Factors that may have contributed to her symptoms include a stressful divorce, knowledge that her mother has a terminal illness, severe debt problems (with talk of bankruptcy and homelessness), media revelations of continuing cocaine abuse, and a general sense of impending failure leading to high anxiety. The prospect of losing her celebrity and her ability to pay for her lifestyle could in her mind be the equivalent of a near-death experience.
Former Spice Girl Mel B praised Katie Price for revealing her diagnosis to the media. ‘I’ve openly admitted that I’ve suffered from PTSD, and it’s an ongoing thing,’ Mel B said. ‘It’s a condition you have to acknowledge and I commend her for saying that out loud. It’s hard in the public eye. I had to read about it and then I got diagnosed. Mine came in flashbacks and nightmares, and really bad anxiety, based around things that would trigger me off, or things that would make me feel so suffocated in my emotions that I couldn’t even move or talk. It’s good to be able to acknowledge it and know how you can deal with it.’
One of Addcounsel’s clinicians, Dr Mohammed Alsaidi, who is a consultant psychiatrist and clinical lead for addiction services in three London boroughs, believes that PTSD can be a useful diagnosis for some patients, but recommends caution.
‘PTSD usually arises from a near-death experience or near-death situation,’ he says. ‘However, we have lots of cases where someone has sustained a trauma – it could be a physical or emotional trauma, any form of trauma that could make them have the symptomology of PTSD, not necessarily near-death. So, for example, someone who has been frightened emotionally could have symptoms of PTSD such as flashbacks, nightmares, hypervigilance, and insomnia. Because they are emotionally sensitive, they took that trauma to heart. Usually, trauma happens when there is a loud noise associated with it. In war, it is the noise of explosions that will make them hypervigilant or with a car crash it could be the noise of impact. You might not see that much of the emotional trauma someone has suffered, but it could be there as an association of heightened anxiety. You might not have the full symptomology of PTSD, only part of it.

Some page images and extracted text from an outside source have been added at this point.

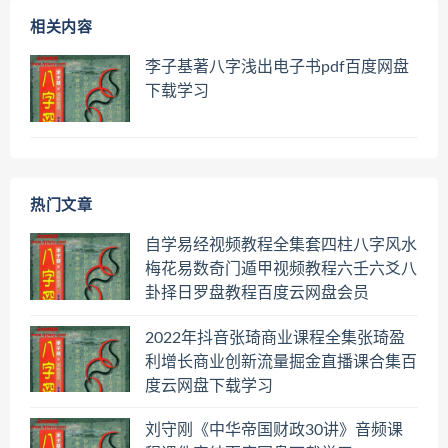
相关内容
李子基著八字浅出电子书pdf百度网盘
下载学习
热门文章
自学易经视频教程全集套四柱八字风水
梅花易数奇门遁甲视频教程六壬六爻八
卦择日罗盘教程百度云网盘会员
2022年抖音张琦商业课程全集张琦盈
利增长商业创新流量掘金直播课合集百
度云网盘下载学习
刘守刚《中华帝国财政30讲》音频课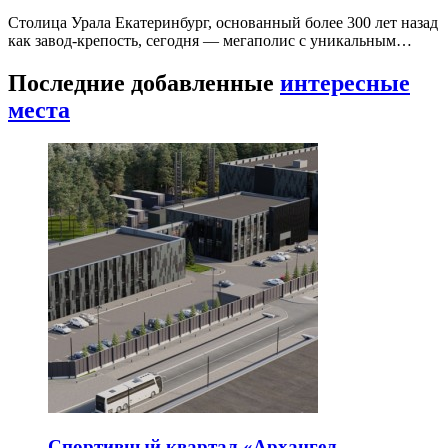
Столица Урала Екатеринбург, основанный более 300 лет назад
как завод-крепость, сегодня — мегаполис с уникальным…
Последние добавленные
интересные
места
Спортивный квартал «Архангел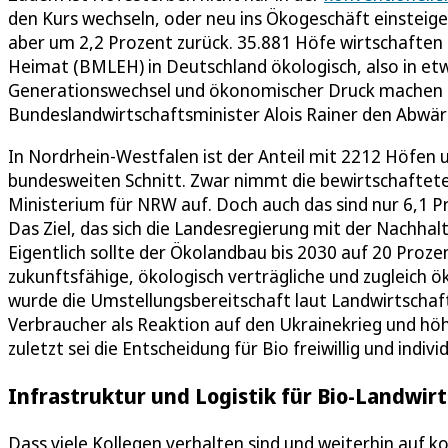
den Kurs wechseln, oder neu ins Ökogeschäft einsteige
aber um 2,2 Prozent zurück. 35.881 Höfe wirtschaften
Heimat (BMLEH) in Deutschland ökologisch, also in etw
Generationswechsel und ökonomischer Druck machen a
Bundeslandwirtschaftsminister Alois Rainer den Abwär
In Nordrhein-Westfalen ist der Anteil mit 2212 Höfen 
bundesweiten Schnitt. Zwar nimmt die bewirtschaftete B
Ministerium für NRW auf. Doch auch das sind nur 6,1 P
Das Ziel, das sich die Landesregierung mit der Nachhalt
Eigentlich sollte der Ökolandbau bis 2030 auf 20 Prozen
zukunftsfähige, ökologisch verträgliche und zugleich
wurde die Umstellungsbereitschaft laut Landwirtschaf
Verbraucher als Reaktion auf den Ukrainekrieg und höh
zuletzt sei die Entscheidung für Bio freiwillig und individ
Infrastruktur und Logistik für Bio-Landwir
Dass viele Kollegen verhalten sind und weiterhin auf k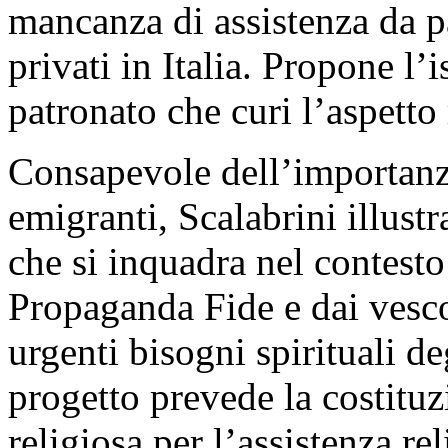
mancanza di assistenza da pa
privati in Italia. Propone l’
patronato che curi l’aspetto 
Consapevole dell’importanza
emigranti, Scalabrini illustr
che si inquadra nel contesto
Propaganda Fide e dai vescov
urgenti bisogni spirituali deg
progetto prevede la costitu
religiosa per l’assistenza re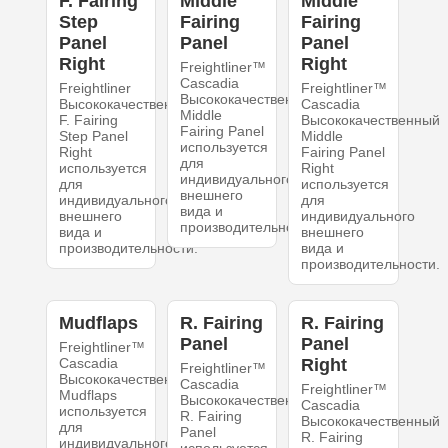
F. Fairing
Middle
Middle
Step
Fairing
Fairing
Panel
Panel
Panel
Right
Right
Freightliner™
Cascadia
Freightliner
Freightliner™
Высококачественный
Высококачественный
Cascadia
Middle
F. Fairing
Высококачественный
Fairing Panel
Step Panel
Middle
используется
Right
Fairing Panel
для
используется
Right
индивидуального
для
используется
внешнего
индивидуального
для
вида и
внешнего
индивидуального
производительности.
вида и
внешнего
производительности.
вида и
производительности.
Mudflaps
R. Fairing
R. Fairing
Panel
Panel
Freightliner™
Cascadia
Right
Freightliner™
Высококачественный
Cascadia
Freightliner™
Mudflaps
Высококачественный
Cascadia
используется
R. Fairing
Высококачественный
для
Panel
R. Fairing
индивидуального
используется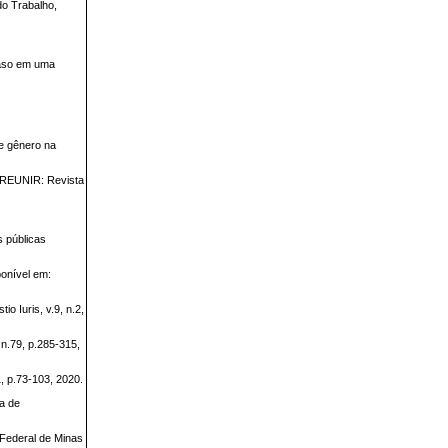
do Trabalho,
caso em uma
de gênero na
. REUNIR: Revista
s públicas
ponível em:
 Iuris, v.9, n.2,
 n.79, p.285-315,
1, p.73-103, 2020.
ta de
 Federal de Minas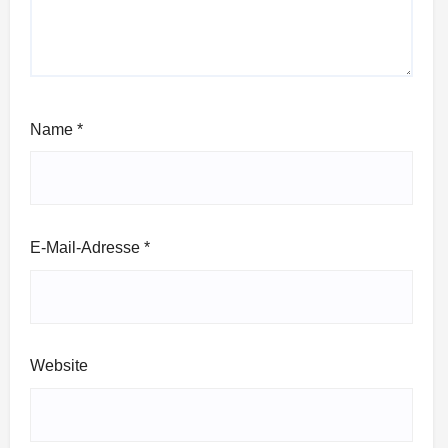
Name
*
E-Mail-Adresse
*
Website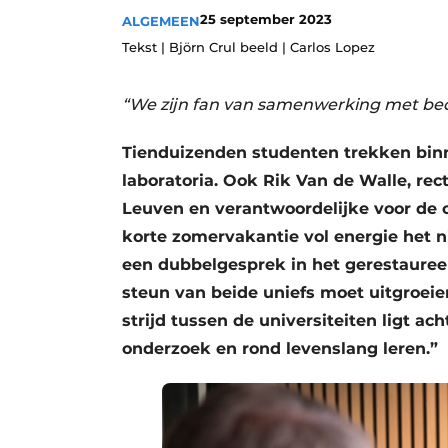
25 september 2023
Privacy / Cookie statement
ALGEMEEN
Tekst | Björn Crul beeld | Carlos Lopez
Vacature aanmelden
Vacatures
“We zijn fan van samenwerking met bedr
Video’s
Tienduizenden studenten trekken binn
laboratoria. Ook Rik Van de Walle, rec
Leuven en verantwoordelijke voor de 
korte zomervakantie vol energie het
een dubbelgesprek in het gerestauree
steun van beide uniefs moet uitgroeie
strijd tussen de universiteiten ligt 
onderzoek en rond levenslang leren.”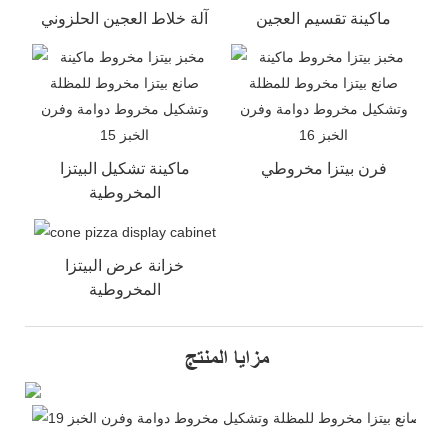
ماكينة تقسيم العجين
آلة خلاط العجين الحلزوني
فرن بيتزا مخروطي
ماكينة تشكيل البيتزا
المخروطية
خزانة عرض البيتزا
المخروطية
مزايا المنتج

‘Sometimes a diagnosis of PTSD is given in order to emphasise that the patient is facing a serious crisis, not just a more simple behavioural issue. We see lots of ladies who have been raped and have been diagnosed with PTSD, because you want the patient to get proper treatment. Some women who have been raped felt they were going to die.’
Threats from people (including on social media) can also cause people to think they are going to die. ‘Fear is huge, especially for celebrities on the borderline. The anxiety is so huge that it can lead to PTSD.’

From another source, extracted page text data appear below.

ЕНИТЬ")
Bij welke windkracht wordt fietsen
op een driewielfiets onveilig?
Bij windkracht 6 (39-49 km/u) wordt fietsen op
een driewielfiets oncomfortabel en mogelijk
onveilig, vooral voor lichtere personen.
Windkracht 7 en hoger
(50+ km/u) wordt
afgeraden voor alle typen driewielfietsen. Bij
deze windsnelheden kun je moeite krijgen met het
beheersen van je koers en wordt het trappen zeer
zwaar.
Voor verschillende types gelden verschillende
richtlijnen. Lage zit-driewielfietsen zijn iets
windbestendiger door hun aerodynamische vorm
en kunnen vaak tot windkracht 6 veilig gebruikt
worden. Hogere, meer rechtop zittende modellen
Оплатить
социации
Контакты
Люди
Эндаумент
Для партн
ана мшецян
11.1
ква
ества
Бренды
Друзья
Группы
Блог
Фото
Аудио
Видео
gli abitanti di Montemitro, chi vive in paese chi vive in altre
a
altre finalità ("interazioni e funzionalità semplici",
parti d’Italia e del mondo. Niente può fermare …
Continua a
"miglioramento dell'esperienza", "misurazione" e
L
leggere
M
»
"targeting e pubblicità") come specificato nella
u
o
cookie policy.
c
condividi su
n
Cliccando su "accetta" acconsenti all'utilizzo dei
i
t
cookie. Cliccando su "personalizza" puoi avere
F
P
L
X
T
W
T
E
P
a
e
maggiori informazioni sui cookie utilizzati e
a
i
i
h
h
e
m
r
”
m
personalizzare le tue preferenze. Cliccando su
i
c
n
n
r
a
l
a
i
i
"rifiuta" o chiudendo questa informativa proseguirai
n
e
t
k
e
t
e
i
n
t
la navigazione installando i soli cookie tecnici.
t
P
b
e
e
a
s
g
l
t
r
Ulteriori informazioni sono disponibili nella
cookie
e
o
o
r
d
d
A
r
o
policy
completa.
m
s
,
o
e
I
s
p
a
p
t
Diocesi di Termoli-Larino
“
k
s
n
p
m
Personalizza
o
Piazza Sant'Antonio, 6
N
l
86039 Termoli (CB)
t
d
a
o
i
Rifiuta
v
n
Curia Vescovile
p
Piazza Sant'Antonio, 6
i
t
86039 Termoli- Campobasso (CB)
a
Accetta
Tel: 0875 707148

Dr Alsaidi says that great care has to be taken in giving a diagnosis of PTSD in the context of a medical assessment. ‘If the patient agrees that their symptoms are similar to those of PTSD and that the diagnosis is useful in terms of treatment, management and follow-up, then I will give them that diagnosis.’
‘Unless a diagnosis of PTSD is given, a patient will sometimes not give sufficient attention to an incident in their life which they need to address. It enables the patient to take their condition more seriously. It’s like addiction, which the medical profession used to say was a behavioural problem, but which now, because of neuro-scientific advances in America, we have started to recognise as a disease. When you say something is a disease, a patient will take it more seriously and understand that it is a long-term, chronic problem. If you don’t say it’s a disease, they might say it’s a behaviour and will disappear within weeks, and then they could continue with their addiction problem for another 20 years. It’s the same concept with PTSD: you make people vigilant about their condition. Nobody likes the diagnosis, but they would like to be helped or to help themselves, and to be aware of how much they are in trouble.

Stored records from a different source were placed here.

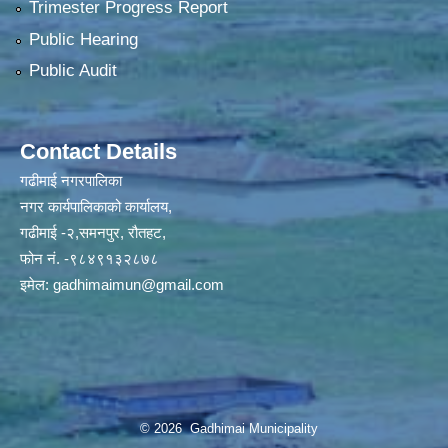
Trimester Progress Report
Public Hearing
Public Audit
Contact Details
गढीमाई नगरपालिका
नगर कार्यपालिकाको कार्यालय,
गढीमाई -२,समनपुर, रौतहट,
फोन नं. -९८४९१३२८७८
इमेल:
gadhimaimun@gmail.com
© 2026 Gadhimai Municipality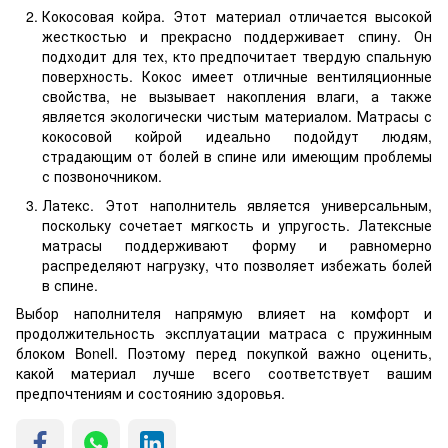
Кокосовая койра. Этот материал отличается высокой
жесткостью и прекрасно поддерживает спину. Он
подходит для тех, кто предпочитает твердую спальную
поверхность. Кокос имеет отличные вентиляционные
свойства, не вызывает накопления влаги, а также
является экологически чистым материалом. Матрасы с
кокосовой койрой идеально подойдут людям,
страдающим от болей в спине или имеющим проблемы
с позвоночником.
Латекс. Этот наполнитель является универсальным,
поскольку сочетает мягкость и упругость. Латексные
матрасы поддерживают форму и равномерно
распределяют нагрузку, что позволяет избежать болей
в спине.
Выбор наполнителя напрямую влияет на комфорт и
продолжительность эксплуатации матраса с пружинным
блоком Bonell. Поэтому перед покупкой важно оценить,
какой материал лучше всего соответствует вашим
предпочтениям и состоянию здоровья.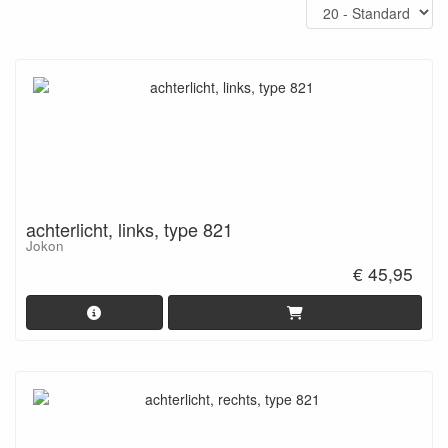
achterlicht, links, type 821
Jokon
€ 45,95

Not every patient is able to cope with a diagnosis of PTSD. The knowledge that they have a disease might be de-motivating for some because they might begin to think recovery is not possible. ‘We have to be very careful about what we say because everything we say to a patient could stay in their memory for a long time. We are much more careful than before in giving a diagnosis, because the consequences can be dire.’
‘Educating people is important in bringing them to treatment,’ says Dr Alsaidi. If a client recognises their symptoms as being those of a PTSD sufferer, as Mel B did when she read about it, or as others might do in reading about Katie Price’s predicament, then they will want to discuss it with their clinician.
As Mel B said: ‘You want to still live a fulfilled life, but you also want to recognise what you’ve experienced, and not just shut it off.’